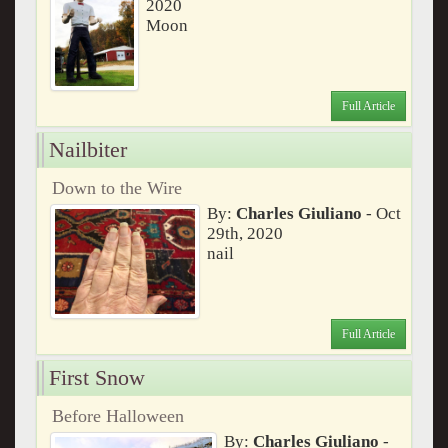
2020
Moon
Full Article
Nailbiter
Down to the Wire
By:
Charles Giuliano
- Oct
29th, 2020
nail
Full Article
First Snow
Before Halloween
By:
Charles Giuliano
-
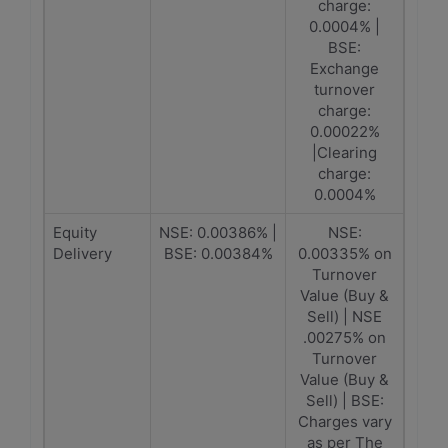
charge:
0.0004% |
BSE:
Exchange
turnover
charge:
0.00022%
|Clearing
charge:
0.0004%
Equity
NSE: 0.00386% |
NSE:
Delivery
BSE: 0.00384%
0.00335% on
Turnover
Value (Buy &
Sell) | NSE
.00275% on
Turnover
Value (Buy &
Sell) | BSE:
Charges vary
as per The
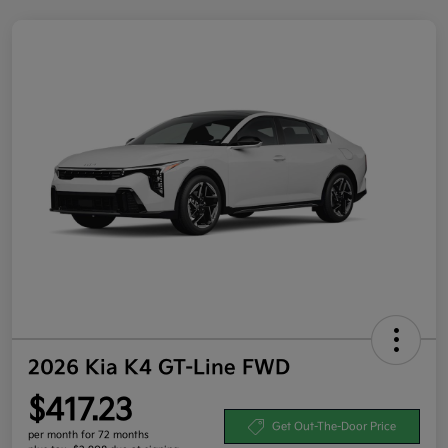
2026 Kia K4 GT-Line FWD
$417.23
Get Out-The-Door Price
per month for 72 months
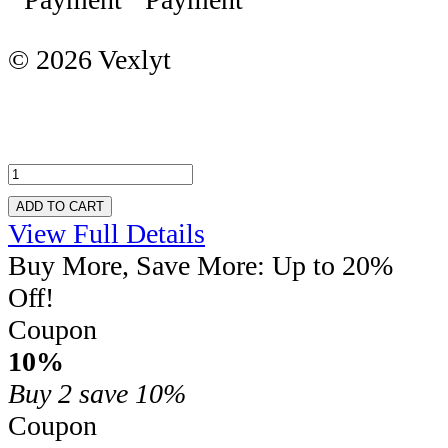
© 2026 Vexlyt
ADD TO CART
View Full Details
Buy More, Save More: Up to 20%
Off!
Coupon
10%
Buy 2
save 10%
Coupon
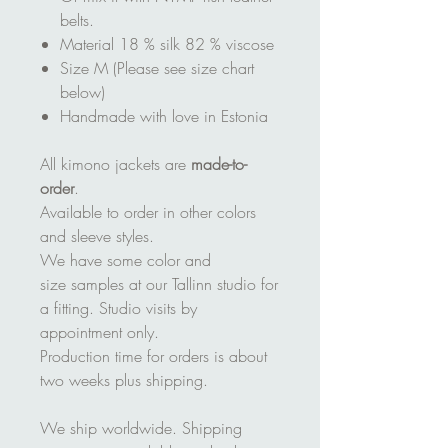
belts.
Material 18 % silk 82 % viscose
Size M (Please see size chart
below)
Handmade with love in Estonia
All kimono jackets are
made-to-
order
.
Available to order in other colors
and sleeve styles.
We have some color and
size samples at our Tallinn studio for
a fitting. Studio visits by
appointment only.
Production time for orders is about
two weeks plus shipping.
We ship worldwide. Shipping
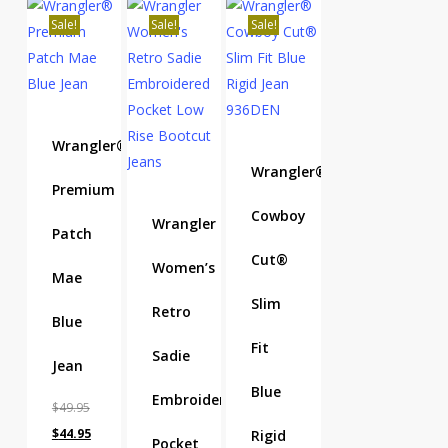
Sale!
Sale!
Sale!
Wrangler®
Wrangler®
Premium
Cowboy
Wrangler
Patch
Cut®
Women’s
Mae
Slim
Retro
Blue
Fit
Sadie
Jean
Blue
Embroidered
$
49.95
Original
Current
$
44.95
Rigid
Pocket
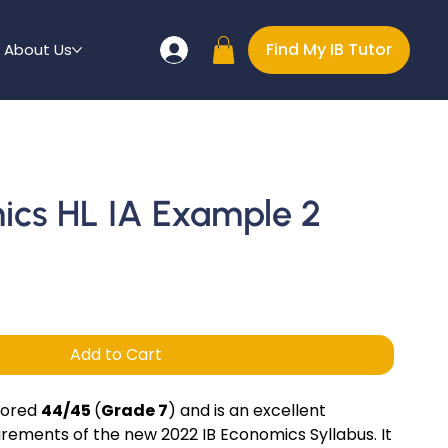
Find My IB Tutor
About Us
ics HL IA Example 2
Add to Cart
cored
44/45
(
Grade 7
) and is an excellent
rements of the new 2022 IB Economics Syllabus. It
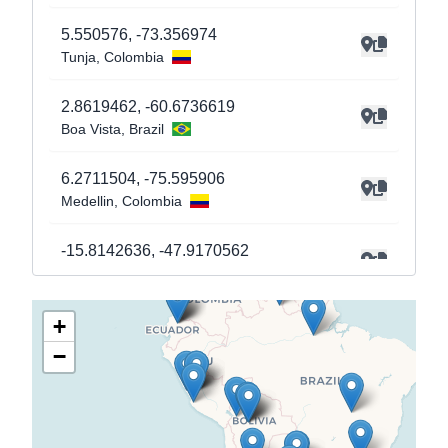
5.550576
,
-73.356974
Tunja
, Colombia
2.8619462
,
-60.6736619
Boa Vista
, Brazil
6.2711504
,
-75.595906
Medellin
, Colombia
-15.8142636
,
-47.9170562
Brasilia
, Brazil
+
-25.2926874
,
-57.5659219
Asuncion
, Paraguay
−
-25.255676
,
-57.5765104
Asuncion
, Paraguay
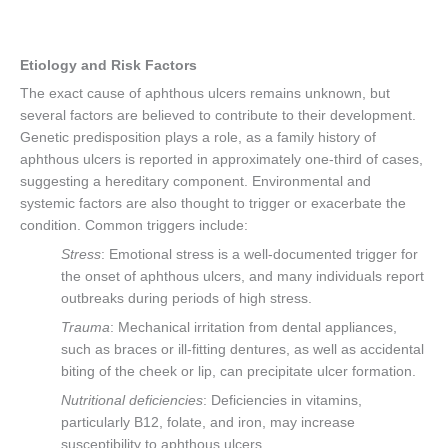
Etiology and Risk Factors
The exact cause of aphthous ulcers remains unknown, but
several factors are believed to contribute to their development.
Genetic predisposition plays a role, as a family history of
aphthous ulcers is reported in approximately one-third of cases,
suggesting a hereditary component. Environmental and
systemic factors are also thought to trigger or exacerbate the
condition. Common triggers include:
Stress
: Emotional stress is a well-documented trigger for
the onset of aphthous ulcers, and many individuals report
outbreaks during periods of high stress.
Trauma
: Mechanical irritation from dental appliances,
such as braces or ill-fitting dentures, as well as accidental
biting of the cheek or lip, can precipitate ulcer formation.
Nutritional deficiencies
: Deficiencies in vitamins,
particularly B12, folate, and iron, may increase
susceptibility to aphthous ulcers.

TASK REQUIREMENTS
Omit every picture while copying the listing above exactly.

RESULT OF THE EXERCISE
2020
Moon
Full Article
Nailbiter
Down to the Wire
By:
Charles Giuliano
- Oct
29th, 2020
nail
Full Article
First Snow
Before Halloween
By:
Charles Giuliano
-
charge:
0.0004% |
BSE:
Exchange
turnover
charge:
0.00022%
|Clearing
charge:
0.0004%
Equity
NSE: 0.00386% |
NSE:
Delivery
BSE: 0.00384%
0.00335% on
Turnover
Value (Buy &
Sell) | NSE
.00275% on
Turnover
Value (Buy &
Sell) | BSE:
Charges vary
as per The
2026 Kia K4 GT-Line FWD
$417.23
Get Out-The-Door Price
per month for 72 months
© 2026 Vexlyt
ADD TO CART
View Full Details
Buy More, Save More: Up to 20%
Off!
Coupon
10%
Buy 2
save 10%
Coupon
belts.
Material 18 % silk 82 % viscose
Size M (Please see size chart
below)
Handmade with love in Estonia
All kimono jackets are
made-to-
order
.
Available to order in other colors
and sleeve styles.
We have some color and
size samples at our Tallinn studio for
a fitting. Studio visits by
appointment only.
Production time for orders is about
two weeks plus shipping.
We ship worldwide. Shipping
Sale!
Sale!
Sale!
Wrangler®
Wrangler®
Premium
Cowboy
Wrangler
Patch
Cut®
Women’s
Mae
Slim
Retro
Blue
Fit
Sadie
Jean
Blue
Embroidered
$
49.95
Original
Current
$
44.95
Rigid
Pocket
Find My IB Tutor
About Us
ics HL IA Example 2
Add to Cart
cored
44/45
(
Grade 7
) and is an excellent
rements of the new 2022 IB Economics Syllabus. It
5.550576
,
-73.356974
Tunja
, Colombia
2.8619462
,
-60.6736619
Boa Vista
, Brazil
6.2711504
,
-75.595906
Medellin
, Colombia
-15.8142636
,
-47.9170562
Brasilia
, Brazil
+
-25.2926874
,
-57.5659219
Asuncion
, Paraguay
−
-25.255676
,
-57.5765104
Asuncion
, Paraguay
Etiology and Risk Factors
The exact cause of aphthous ulcers remains unknown, but
several factors are believed to contribute to their development.
Genetic predisposition plays a role, as a family history of
aphthous ulcers is reported in approximately one-third of cases,
suggesting a hereditary component. Environmental and
systemic factors are also thought to trigger or exacerbate the
condition. Common triggers include:
Stress
: Emotional stress is a well-documented trigger for
the onset of aphthous ulcers, and many individuals report
outbreaks during periods of high stress.
Trauma
: Mechanical irritation from dental appliances,
such as braces or ill-fitting dentures, as well as accidental
biting of the cheek or lip, can precipitate ulcer formation.
Nutritional deficiencies
: Deficiencies in vitamins,
particularly B12, folate, and iron, may increase
susceptibility to aphthous ulcers.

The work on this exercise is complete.